Is the French fashion industry's ban on using uber-thin catwalk models a reflection of the way Kiwi women are already thinking? Amy Shanks reports.
Research shows New Zealand women don't find ultra-slim models appealing when it comes to advertising. THE HOME of couture has read the minds of Kiwi women.
French MPs have passed a law making it illegal to employ unhealthily thin women or photoshop images without clearly stating the changes.
Agencies employing undernourished models below a certain Body Mass Index (BMI) yet to be defined risk a maximum of six months in prison and a €75,000 ($105,000) fine.
Magazines must also indicate any digital alterations which make women look slimmer or bulkier.
The news sent shockwaves through the fashion world, designers reacted in anger, there was talk of harm to a lucrative industry but the argument stood: it was crucial to change worrying mentalities about the acceptance of skinniness.
According to the World Health Organisation, people with a BMI below 18.5 are considered underweight and at risk of being malnourished.
In New Zealand the legislation came as a welcome change and was not likely to damage the local fashion industry - in fact quite the opposite.
Massey University marketing researcher Professor Leo Paas says it's well accepted that ultra-thin models can damage the self-esteem of female consumers - his research shows it could also turn off potential customers.
In a unique research project, young female participants were shown advertising images featuring a very thin model or healthy-sized model, wearing either a bikini or skirt and top.
Adverts where the model's BMI was in the "normal" range were more effective at every level.
"[She] was considered more attractive, the advertisement was viewed more positively and considered ethically acceptable, and the intention to buy the featured product was higher," Paas says.
"The strongest negative reaction was generated by the thin model wearing a bikini, presumably because it was easier to see just how thin she was.
"This was an interesting result because it is generally believed that thinner models represent the Western ideal of beauty and are deemed more attractive."
In a follow-up study he tried to identify the "optimum" model size for an advertising image. The same model was digitally manipulated to represent a range of body sizes.
"We found that consumers preferred what I call the 'golden mean' - a healthy-sized model, who was neither too thin nor too large, led to the most effective advertisement," Paas says.
"This confirmed that if companies use very thin models their advertising will be less effective with mainstream consumers."
Although survey results showed the images featuring larger models were also less effective, it was not a reflection on 'backlash campaigns' focused on curvy figures such as Dove's Campaign for Real Beauty.
Paas believes the fashion industry may believe its products hang better on a tiny model, but this is probably the view of a small and targeted group.
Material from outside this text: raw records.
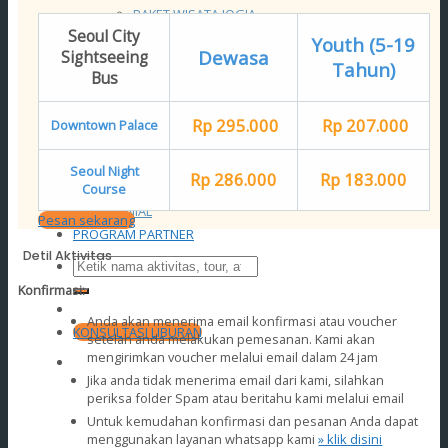
PAKET WISATA JOGJA
PAKET WISATA JOGJA HARIAN
Seoul City
Youth (5-19
Dewasa
PAKET WISATA JOGJA 3 HARI 2 MALAM
Sightseeing
Tahun)
Bus
DAERAH LAIN
PAKET WISATA BANDUNG
PAKET WISATA LOMBOK
Rp 295.000
Rp 207.000
Downtown Palace
PAKET WISATA BROMO
Paket Wisata Jatim
Seoul Night
Rp 286.000
Rp 183.000
OPEN TRIP
Course
TESTIMONIAL
Pesan sekarang
PROGRAM PARTNER
Detil Aktivitas
Konfirmasi:
Anda akan menerima email konfirmasi atau voucher
KONSULTASI LIBURAN
setelah anda melakukan pemesanan. Kami akan
mengirimkan voucher melalui email dalam 24 jam
Jika anda tidak menerima email dari kami, silahkan
periksa folder Spam atau beritahu kami melalui email
Untuk kemudahan konfirmasi dan pesanan Anda dapat
menggunakan layanan whatsapp kami
» klik disini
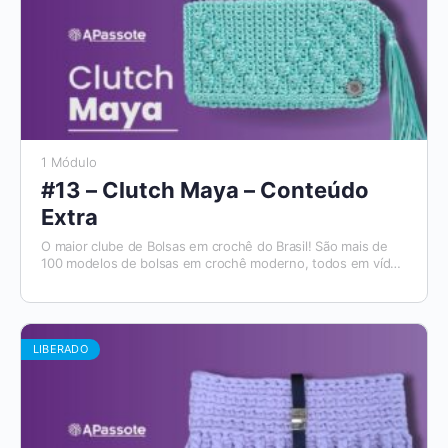
1 Módulo
#13 – Clutch Maya – Conteúdo
Extra
O maior clube de Bolsas em crochê do Brasil! São mais de
100 modelos de bolsas em crochê moderno, todos em vídeo
aulas, com materiais de apoio e módulos para destros e
canhotos. E todo mês tem um novo modelo que será
disponibilizado. Além disso, você tem acesso ao Aplicativo
Apassote, exclusivo para alunos.
LIBERADO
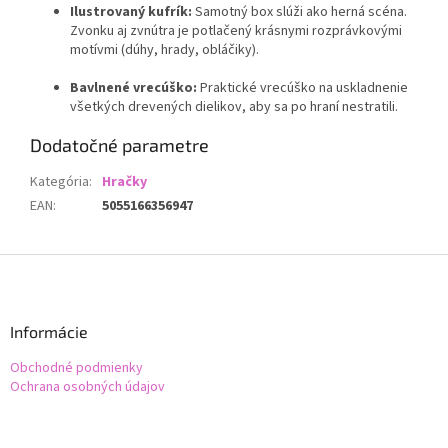
Ilustrovaný kufrík:
Samotný box slúži ako herná scéna.
Zvonku aj zvnútra je potlačený krásnymi rozprávkovými
motívmi (dúhy, hrady, obláčiky).
Bavlnené vrecúško:
Praktické vrecúško na uskladnenie
všetkých drevených dielikov, aby sa po hraní nestratili.
Dodatočné parametre
Kategória
:
Hračky
EAN
:
5055166356947
Z
á
p
ä
Informácie
t
Obchodné podmienky
i
Ochrana osobných údajov
e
"Marketers that use very thin models either have a perception of their audience that is not correct, or they are listening to a small group of fashion leaders who reside in Milan or Paris," he says.
Hawke's Bay designer Lucy Kemp, who founded the label Pardon My French, says though she does use slim models, there are lines she wouldn't cross when picking models to represent her brand, like making a a conscious effort, particularly at New Zealand Fashion Week, to steer clear of skeletal frames in favour of "Amazonian babes".
"I think clothes don't necessarily look good on a rake-thin model, I think if their bones are sticking out the clothes aren't going to sit right," she says.
Kemp supports law changes in France, saying things aren't so bad here, but reiterates that every designer has a choice to say no to promoting an unhealthy body image.
Swimwear and lingerie boutique Suzelles has all shapes and sizes walking through the door.
Though they embrace them all, images promoted by their brands reflect a change toward acceptance of curves - it also reflects what they are seeing in store.
"All bodies are beautiful, it's about putting them in the right garment to embrace the female shape," sales and marketing manager Roslynn Young adds.
"From an A cup to a K cup everyone has the right to feel and look wonderful, with the young girls we are seeing a much fuller bust than in the past."
Young says they don't discriminate, even when it comes to mannequins in the store, which go up to about a size 20.
"They are lovely and curvy, we would put a swimsuit on that and pop it in the window, it's what we want to promote, to embrace our curves we don't stereotype."
A local clothing retailer has added another dimension to the debate saying high-end clothing looks nicer on a slender figure, but the meaning of a "true size" was no longer easy to pin down.
Different brands have different sizing, meaning women could no longer expect to make a beeline for their size on the rack and get the perfect fit.
"People have an idea that if they are a size 10, they won't look at anything else, it's best to look at the size of the garment instead of what's on the label."